### PROBLEMS TO SOLVE
**A)** Reproduce the passage of the article on the Vatican abuse meeting that runs between "Zollner last week" and "than other organizations.", inclusive.
**B)** Condense the paragraph of the Vatican abuse meeting article that begins "McCarrick, a fundraiser and global ambassador" into one shorter sentence that keeps its main facts.

Bishops summoned to the Vatican were asked by organizers to fill in a questionnaire about how they protect children and were told to meet abuse victims before flying to Rome.
Between Thursday and Sunday they will hear speeches from experts and victims and split into 11 working groups to discuss three themes — responsibility, accountability and transparency.
“There is no word for accountability in Italian, French, Portuguese or Spanish, which tells you something — if the word doesn’t exist, there is a lack of it,” said German priest Hans Zollner, a child protection expert involved in the meeting.
After the conference, task forces may be dispatched to countries where bishops still lack what the Vatican considers adequate anti-abuse measures.
If U.S. bishops at the meeting can afford to feel confident they have led the world in putting controls in place, the defrocking of McCarrick suggests the North American church is still nevertheless covering up the sins of its clergy.
McCarrick, a fundraiser and global ambassador for the church who even took on the role of spokesman for fellow bishops when they introduced a “zero tolerance” policy against abuse in 2002, escaped censure for years despite widespread reports in the church about his sexual pursuit of seminarians.
“We have seen this play out with priests over and over again, with all these bishops saying, ‘I thought he was fine!’” said Anne Barrett Doyle, co-director of BishopAccountability.org. “We have to look at a system that encourages allegations to fall through the cracks, which is designed not to process information but to preserve plausible deniability.”
Barrett Doyle cited the resignation of Los Angeles auxiliary bishop Msgr. Alexander Salazar in December over abuse allegations the local archdiocese was aware of in 2005.
Ahead of the conference, Catholic religious orders Tuesday offered their own apology for ignoring abuse in their ranks, with two umbrella groups representing the world’s male religious orders and female religious orders, respectively, saying they bowed their heads in shame.
“The strong sense of family in our Orders and Congregations – something usually so positive - can make it harder to condemn and expose abuse,” the Union of Superiors General and the International Union of Superiors General said in a statement. “It resulted in a misplaced loyalty, errors in judgment, slowness to act, denial and at times, cover-up.”
Zollner last week defended the Roman Catholic Church’s record on abuse, saying the church had done more to quantify it and block it than other organizations.
Zollner said that of the 300 cases of likely priestly abuse in the Catholic Church listed last year by prosecutors in Pennsylvania, only three occurred after 2002.
Saviano said the statistics proved little. “It takes a great deal of time for people to come forward, so this is not a time to be complacent,” he said.
Critics of Francis have alleged the pope meted out harsh punishment on McCarrick to cover up for how he himself had turned a blind eye to the former cardinal’s predatory behavior. For Catholic conservatives who resent Francis’ acceptance of homosexuals, the McCarrick case supports disputed claims that homosexuality is linked to abusive behavior.
Cupich denied that link on Monday and pushed back against claims that gay priests are less likely to expose pedophile colleagues because they are afraid the secret of their own homosexuality will become public.
“It is a hypothesis that has to be proven,” he said.
Amid the talk of accountability ahead of the meeting, the Vatican faced embarrassment this week after the diocese of Trenton, N.J., listed a priest, Msgr. Joseph Punderson, as having been removed from ministry after being credibly accused of sexual abuse.
The priest has since worked at the Vatican’s supreme court in Rome, suggesting he may have been moved to a new role after the allegations of improper behavior.
A Vatican spokesman, Alessandro Gisotti, told reporters at the pre-conference briefing, “We are not here to discuss single cases.”

### RECORDED DATA
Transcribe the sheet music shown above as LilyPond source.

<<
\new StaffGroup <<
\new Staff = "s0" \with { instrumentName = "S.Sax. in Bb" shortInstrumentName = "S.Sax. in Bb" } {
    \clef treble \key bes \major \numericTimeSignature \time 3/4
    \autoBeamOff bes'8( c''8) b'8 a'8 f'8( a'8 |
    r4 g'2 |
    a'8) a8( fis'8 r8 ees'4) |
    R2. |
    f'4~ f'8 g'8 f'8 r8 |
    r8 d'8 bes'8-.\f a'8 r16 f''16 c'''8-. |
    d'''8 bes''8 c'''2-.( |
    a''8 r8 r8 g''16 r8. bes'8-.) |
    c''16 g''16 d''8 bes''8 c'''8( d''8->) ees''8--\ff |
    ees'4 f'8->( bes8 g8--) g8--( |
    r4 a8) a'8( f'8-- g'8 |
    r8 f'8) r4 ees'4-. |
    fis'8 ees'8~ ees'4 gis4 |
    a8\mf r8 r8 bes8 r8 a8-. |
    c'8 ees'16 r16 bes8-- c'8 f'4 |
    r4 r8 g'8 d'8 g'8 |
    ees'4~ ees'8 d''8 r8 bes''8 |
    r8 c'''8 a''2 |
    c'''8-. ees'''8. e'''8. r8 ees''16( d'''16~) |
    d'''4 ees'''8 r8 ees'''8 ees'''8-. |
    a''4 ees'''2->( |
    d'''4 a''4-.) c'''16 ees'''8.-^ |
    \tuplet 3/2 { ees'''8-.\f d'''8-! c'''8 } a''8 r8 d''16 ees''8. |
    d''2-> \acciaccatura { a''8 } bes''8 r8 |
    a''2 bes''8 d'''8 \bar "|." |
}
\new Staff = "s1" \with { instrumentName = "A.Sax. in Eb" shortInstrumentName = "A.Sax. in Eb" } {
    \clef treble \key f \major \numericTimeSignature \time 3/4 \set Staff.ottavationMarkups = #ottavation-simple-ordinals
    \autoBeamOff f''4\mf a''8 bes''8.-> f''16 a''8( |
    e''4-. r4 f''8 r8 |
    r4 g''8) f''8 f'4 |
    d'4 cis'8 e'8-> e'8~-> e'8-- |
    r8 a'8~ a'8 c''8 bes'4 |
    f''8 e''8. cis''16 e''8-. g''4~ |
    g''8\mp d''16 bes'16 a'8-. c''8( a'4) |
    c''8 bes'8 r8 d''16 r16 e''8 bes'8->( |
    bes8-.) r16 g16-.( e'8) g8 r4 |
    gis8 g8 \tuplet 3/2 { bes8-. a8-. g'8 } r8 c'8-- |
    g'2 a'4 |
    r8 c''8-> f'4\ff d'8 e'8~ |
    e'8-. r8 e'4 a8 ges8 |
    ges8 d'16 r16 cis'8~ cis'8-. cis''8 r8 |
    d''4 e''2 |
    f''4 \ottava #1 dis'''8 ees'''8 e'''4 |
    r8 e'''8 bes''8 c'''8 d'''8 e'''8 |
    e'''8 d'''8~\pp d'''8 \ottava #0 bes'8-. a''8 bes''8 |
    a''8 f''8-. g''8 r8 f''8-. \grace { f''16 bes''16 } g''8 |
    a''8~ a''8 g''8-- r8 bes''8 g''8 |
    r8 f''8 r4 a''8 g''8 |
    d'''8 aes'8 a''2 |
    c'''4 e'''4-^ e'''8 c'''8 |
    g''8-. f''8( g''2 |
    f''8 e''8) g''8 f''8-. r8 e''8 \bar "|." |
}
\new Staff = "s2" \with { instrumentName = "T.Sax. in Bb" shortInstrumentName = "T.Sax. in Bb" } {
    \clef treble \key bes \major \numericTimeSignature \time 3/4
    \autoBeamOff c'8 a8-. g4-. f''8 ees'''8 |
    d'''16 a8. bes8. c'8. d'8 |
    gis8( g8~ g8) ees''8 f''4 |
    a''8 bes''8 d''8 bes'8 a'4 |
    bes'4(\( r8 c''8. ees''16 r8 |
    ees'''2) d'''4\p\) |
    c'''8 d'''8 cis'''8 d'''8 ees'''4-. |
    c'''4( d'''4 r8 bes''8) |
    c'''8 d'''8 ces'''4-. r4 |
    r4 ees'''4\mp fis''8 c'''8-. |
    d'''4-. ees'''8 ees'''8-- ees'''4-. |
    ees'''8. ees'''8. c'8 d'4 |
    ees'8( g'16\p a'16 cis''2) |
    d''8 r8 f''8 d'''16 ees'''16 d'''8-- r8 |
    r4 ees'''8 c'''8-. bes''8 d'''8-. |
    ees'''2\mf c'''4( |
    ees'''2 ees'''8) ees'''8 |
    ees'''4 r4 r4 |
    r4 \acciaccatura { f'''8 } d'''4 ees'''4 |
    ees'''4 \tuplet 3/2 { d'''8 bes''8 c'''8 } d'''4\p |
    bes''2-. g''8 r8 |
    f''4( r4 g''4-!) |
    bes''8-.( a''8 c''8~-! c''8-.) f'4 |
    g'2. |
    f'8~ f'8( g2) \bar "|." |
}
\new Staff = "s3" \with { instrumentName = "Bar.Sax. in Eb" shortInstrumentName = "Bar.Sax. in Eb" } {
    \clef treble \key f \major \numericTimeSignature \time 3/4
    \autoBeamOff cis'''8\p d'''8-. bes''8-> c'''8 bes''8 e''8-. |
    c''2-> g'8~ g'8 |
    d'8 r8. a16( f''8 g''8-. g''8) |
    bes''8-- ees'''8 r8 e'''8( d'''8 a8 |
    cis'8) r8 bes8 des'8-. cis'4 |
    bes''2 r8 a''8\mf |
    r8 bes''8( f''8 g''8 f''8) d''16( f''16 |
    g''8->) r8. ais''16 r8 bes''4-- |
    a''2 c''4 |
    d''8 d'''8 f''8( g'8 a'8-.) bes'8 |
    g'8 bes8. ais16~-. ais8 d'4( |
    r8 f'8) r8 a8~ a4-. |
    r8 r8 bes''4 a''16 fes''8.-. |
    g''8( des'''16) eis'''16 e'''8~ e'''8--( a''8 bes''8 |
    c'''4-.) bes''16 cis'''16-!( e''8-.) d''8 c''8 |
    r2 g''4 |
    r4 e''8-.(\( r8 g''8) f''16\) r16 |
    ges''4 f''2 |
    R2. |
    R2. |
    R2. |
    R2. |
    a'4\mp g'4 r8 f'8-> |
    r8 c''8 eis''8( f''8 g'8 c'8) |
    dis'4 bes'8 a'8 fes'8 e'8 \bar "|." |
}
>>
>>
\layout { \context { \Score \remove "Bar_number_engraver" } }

### SOLUTIONS TO THE EXERCISE
**A)**
Zollner last week defended the Roman Catholic Church’s record on abuse, saying the church had done more to quantify it and block it than other organizations.

**B)** McCarrick was a church fundraiser and global ambassador who acted as the bishops' spokesman when they introduced a "zero tolerance" abuse policy in 2002, yet he avoided censure for years despite widespread reports within the church of his sexual pursuit of seminarians.